The angel laughed. “You can easily survive in life without those things, but without a sense of humor you’d be lost.”

“Thanks for turning me onto it. I’m really glad I chose humor and laughter.”

“It’s the best choice you’ll ever make because it will make all the bad choices bearable. So enjoy!”

“Hey who’s that guy over there with the bright red head of hair?”

“That’s Carrot Top.”

“Did he choose humor and to be funny too?”

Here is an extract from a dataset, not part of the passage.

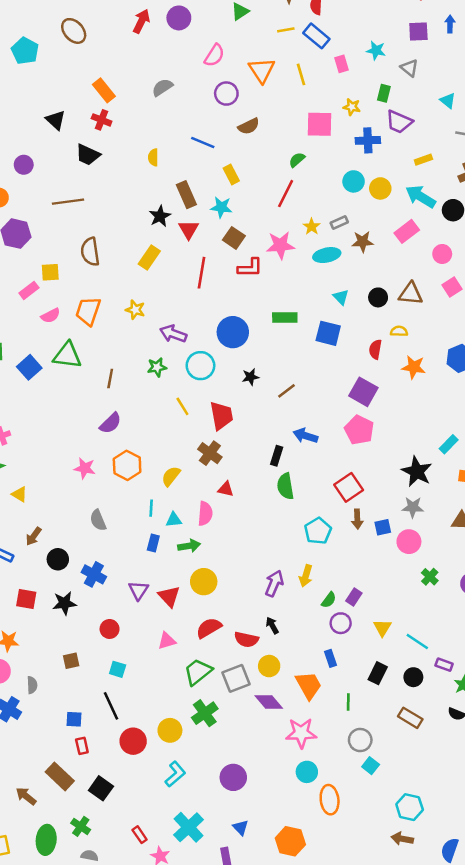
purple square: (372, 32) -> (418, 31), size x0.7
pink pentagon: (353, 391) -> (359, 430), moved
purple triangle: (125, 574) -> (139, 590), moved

The angel shook his head. “That’s a matter of opinion, but that’s a discussion for another day.”

How about a cookie recipe to cheer you all up.

Lemon Drop Cookies

1 and ¾ cup all-purpose flour (spooned & leveled)

½ teaspoon baking soda

¼ teaspoon salt

½ cup unsalted butter, softened

¾ cup granulated sugar

1 large egg, room temperature preferred

Zest of one lemon (about 1 tablespoon lemon zest)

1 tablespoon fresh lemon juice

1 teaspoon lemon extract

2 cups of white chocolate melting discs work best

1 cup of lemon drops crushed

 

In a large mixing bowl, mix together the flour, baking soda, and salt. Set aside.

In the bowl of a stand mixer fitted with the paddle attachment, or a large mixing bowl using a hand-held mixer, beat the butter and granulated sugar until light and fluffy. Add in the egg and mix until well combined. Add in the lemon zest, lemon juice, lemon extract, and mix well, scraping down the sides of the bowl as needed.

Slowly add in the dry ingredients and mix until just combined

Cover tightly and transfer to the refrigerator for at least 30 minutes to chill the cookie dough.

Preheat oven to 350°F. Line two large baking sheets with parchment paper or silicone baking mats.

Remove the cookie dough from the refrigerator and scoop out two tablespoon sized pieces of cookie dough onto the prepared baking sheets. I prefer to roll the dough into balls and then gently press them down a little.

Bake in batches at 350°F for 10-12 minutes. The cookies should look done on the outside, but still a little soft on the inside. Remove from the oven and cool on the baking sheet for 5 minutes, then transfer to a wire rack to finish cooling.

Melt white chocolate and spread a coating of melted white chocolate on cookie

Sprinkle with crushed lemon drops let harden before serving.